INFORMATION SUPPLIED section start

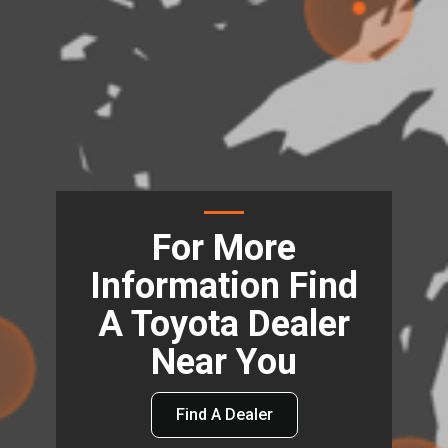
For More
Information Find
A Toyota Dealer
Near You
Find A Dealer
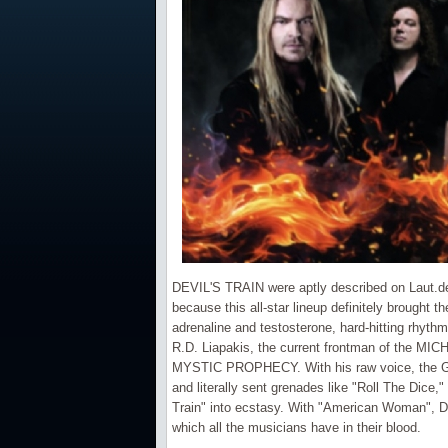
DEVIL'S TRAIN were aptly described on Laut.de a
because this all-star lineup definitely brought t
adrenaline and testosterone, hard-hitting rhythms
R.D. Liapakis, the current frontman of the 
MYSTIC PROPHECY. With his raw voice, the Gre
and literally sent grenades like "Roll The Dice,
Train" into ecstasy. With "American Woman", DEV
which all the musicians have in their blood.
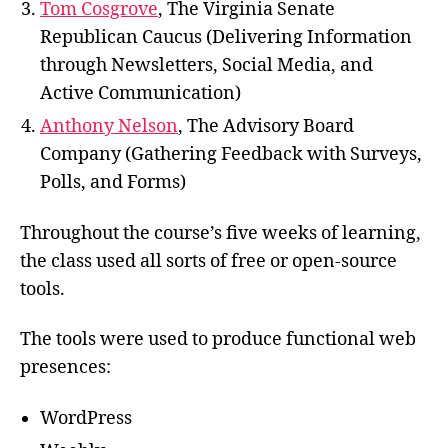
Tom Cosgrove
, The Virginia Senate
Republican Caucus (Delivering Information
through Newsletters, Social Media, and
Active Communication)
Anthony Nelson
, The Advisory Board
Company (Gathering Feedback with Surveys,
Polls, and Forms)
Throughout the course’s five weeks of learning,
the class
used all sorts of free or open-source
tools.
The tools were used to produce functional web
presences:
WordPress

INFORMATION SUPPLIED section end
INFORMATION SUPPLIED section start

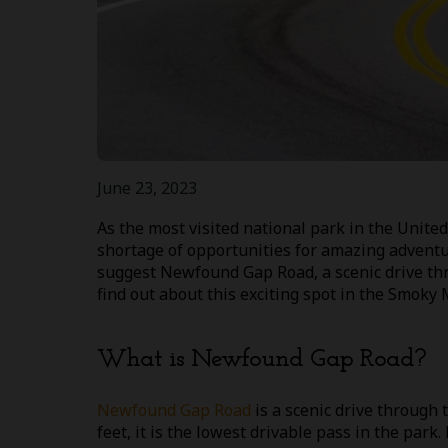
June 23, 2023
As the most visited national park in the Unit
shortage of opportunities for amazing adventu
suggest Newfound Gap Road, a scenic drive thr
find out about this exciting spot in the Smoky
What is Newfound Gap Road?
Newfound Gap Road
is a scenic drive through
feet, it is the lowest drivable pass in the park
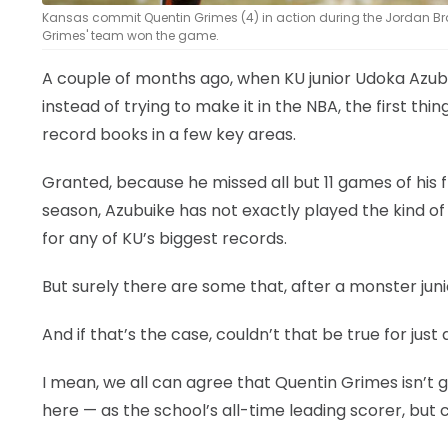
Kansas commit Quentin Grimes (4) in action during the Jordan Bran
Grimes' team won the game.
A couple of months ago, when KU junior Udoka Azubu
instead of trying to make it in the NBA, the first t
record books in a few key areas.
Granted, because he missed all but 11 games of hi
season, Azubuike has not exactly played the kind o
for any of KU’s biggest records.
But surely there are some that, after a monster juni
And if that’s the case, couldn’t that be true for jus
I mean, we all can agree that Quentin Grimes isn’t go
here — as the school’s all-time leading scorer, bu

INFORMATION SUPPLIED section end
INFORMATION SUPPLIED section start

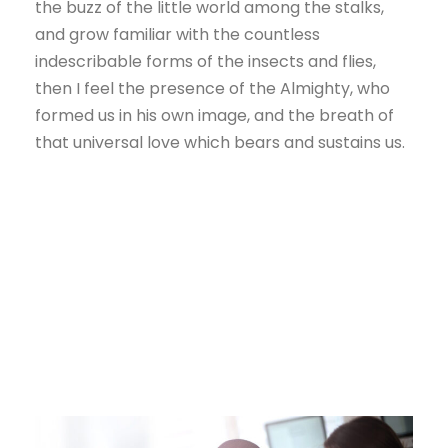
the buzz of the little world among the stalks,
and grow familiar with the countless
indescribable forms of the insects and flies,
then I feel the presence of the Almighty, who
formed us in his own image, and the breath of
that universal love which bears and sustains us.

INFORMATION SUPPLIED section end

# TASK DIRECTIONS:
Render the stretch of the material from the line containing "June 23, 2023" through the line containing "feet, it is" as a Markdown table with two columns, Row and Line. Number each line and leave out any blank ones.

# SOLUTION TO THE PROBLEM:
| Row | Line |
|---|---|
| 1 | June 23, 2023 |
| 2 | As the most visited national park in the Unit |
| 3 | shortage of opportunities for amazing adventu |
| 4 | suggest Newfound Gap Road, a scenic drive thr |
| 5 | find out about this exciting spot in the Smoky |
| 6 | What is Newfound Gap Road? |
| 7 | Newfound Gap Road |
| 8 | is a scenic drive through |
| 9 | feet, it is the lowest drivable pass in the park |